### WHAT YOU NEED TO DO
Your answer should be only the lines below from the one with "тсосы нужно использовать" to the one with "- еще один побочный", repeated exactly, ends included.

──────── DATASET RECORDS

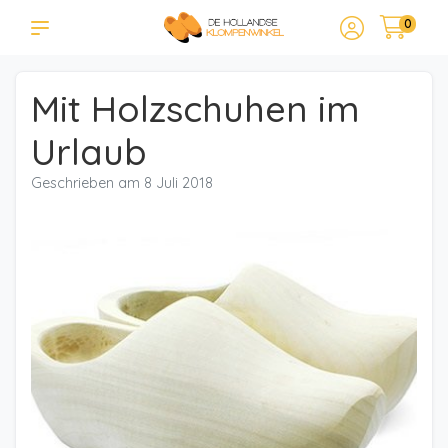
0
Mit Holzschuhen im
Urlaub
Geschrieben am
8 Juli 2018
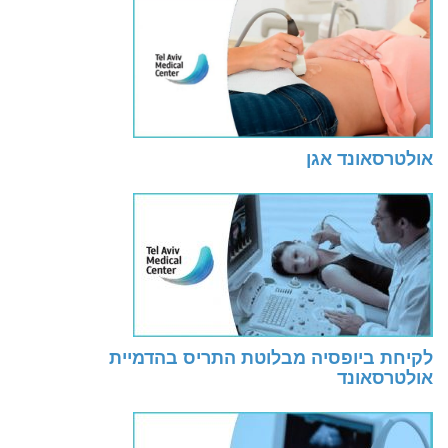
אולטרסאונד אגן
לקיחת ביופסיה מבלוטת התריס בהדמיית
אולטרסאונד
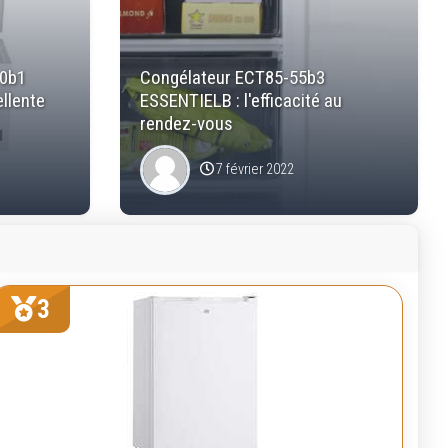
10b1
Congélateur ECT85-55b3
ellente
ESSENTIELB : l'efficacité au
rendez-vous
7 février 2022
3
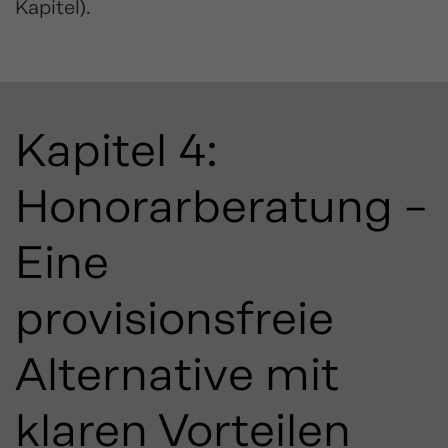
Kapitel).
Kapitel 4:
Honorarberatung –
Eine
provisionsfreie
Alternative mit
klaren Vorteilen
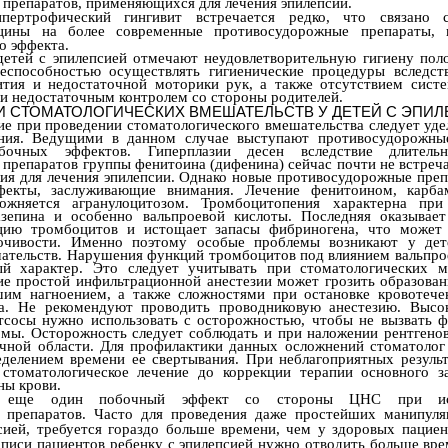
препаратов, применяющихся для лечения эпилепсии.
пертрофический гингивит встречается редко, что связано 
ицины на более современные противосудорожные препараты,
о эффекта.
етей с эпилепсией отмечают неудовлетворительную гигиену поло
еспособностью осуществлять гигиенические процедуры вследст
ития и недостаточной моторики рук, а также отсутствием сист
 и недостаточным контролем со стороны родителей.
 СТОМАТОЛОГИЧЕСКИХ ВМЕШАТЕЛЬСТВ У ДЕТЕЙ С ЭПИ
е при проведении стоматологического вмешательства следует уде
ания. Ведущими в данном случае выступают противосудорожны
очных эффектов. Гиперплазии десен вследствие длитель
препаратов группы фенитоина (дифенина) сейчас почти не встреча
ния для лечения эпилепсии. Однако новые противосудорожные пре
фекты, заслуживающие внимания. Лечение фенитоином, карба
ожняется агранулоцитозом. Тромбоцитопения характерна при
азепина и особенно вальпроевой кислоты. Последняя оказывае
ацию тромбоцитов и истощает запасы фибриногена, что может
очивости. Именно поэтому особые проблемы возникают у дет
ательств. Нарушения функций тромбоцитов под влиянием вальпро
ый характер. Это следует учитывать при стоматологических м
ие простой инфильтрационной анестезии может грозить образова
шим нагноением, а также сложностями при остановке кровотече
ба. Не рекомендуют проводить проводниковую анестезию. Высо
тсосы нужно использовать с осторожностью, чтобы не вызвать 
мы. Осторожность следует соблюдать и при наложении рентгенов
чной области. Для профилактики данных осложнений стоматолог
еделением времени ее свертывания. При неблагоприятных результ
 стоматологическое лечение до коррекции терапии основного з
ны крови.
- еще один побочный эффект со стороны ЦНС при исп
 препаратов. Часто для проведения даже простейших манипуля
ией, требуется гораздо больше времени, чем у здоровых пациен
аписи пациентов ребенку с эпилепсией нужно отводить больше вре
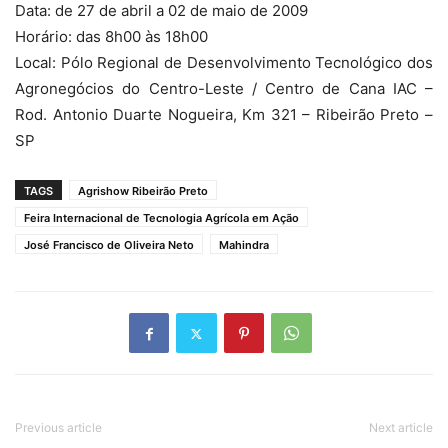
Data: de 27 de abril a 02 de maio de 2009
Horário: das 8h00 às 18h00
Local: Pólo Regional de Desenvolvimento Tecnológico dos
Agronegócios do Centro-Leste / Centro de Cana IAC –
Rod. Antonio Duarte Nogueira, Km 321 – Ribeirão Preto –
SP
TAGS
Agrishow Ribeirão Preto
Feira Internacional de Tecnologia Agrícola em Ação
José Francisco de Oliveira Neto
Mahindra
Previous article
Next article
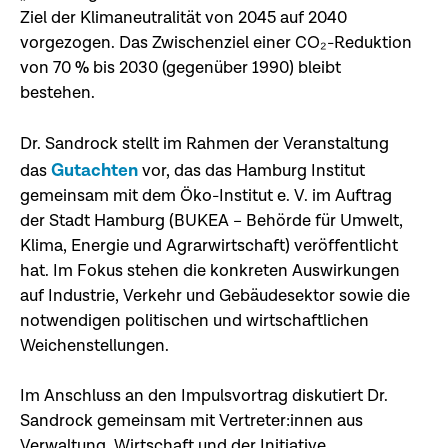
Ziel der Klimaneutralität von 2045 auf 2040
vorgezogen. Das Zwischenziel einer CO₂-Reduktion
von 70 % bis 2030 (gegenüber 1990) bleibt
bestehen.
Dr. Sandrock stellt im Rahmen der Veranstaltung
Gutachten
das
vor, das das Hamburg Institut
gemeinsam mit dem Öko-Institut e. V. im Auftrag
der Stadt Hamburg (BUKEA – Behörde für Umwelt,
Klima, Energie und Agrarwirtschaft) veröffentlicht
hat. Im Fokus stehen die konkreten Auswirkungen
auf Industrie, Verkehr und Gebäudesektor sowie die
notwendigen politischen und wirtschaftlichen
Weichenstellungen.
Im Anschluss an den Impulsvortrag diskutiert Dr.
Sandrock gemeinsam mit Vertreter:innen aus
Verwaltung, Wirtschaft und der Initiative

────────────────

### OUTPUT BELOW
тсосы нужно использовать с осторожностью, чтобы не вызвать 
мы. Осторожность следует соблюдать и при наложении рентгенов
чной области. Для профилактики данных осложнений стоматолог
еделением времени ее свертывания. При неблагоприятных результ
 стоматологическое лечение до коррекции терапии основного з
ны крови.
- еще один побочный эффект со стороны ЦНС при исп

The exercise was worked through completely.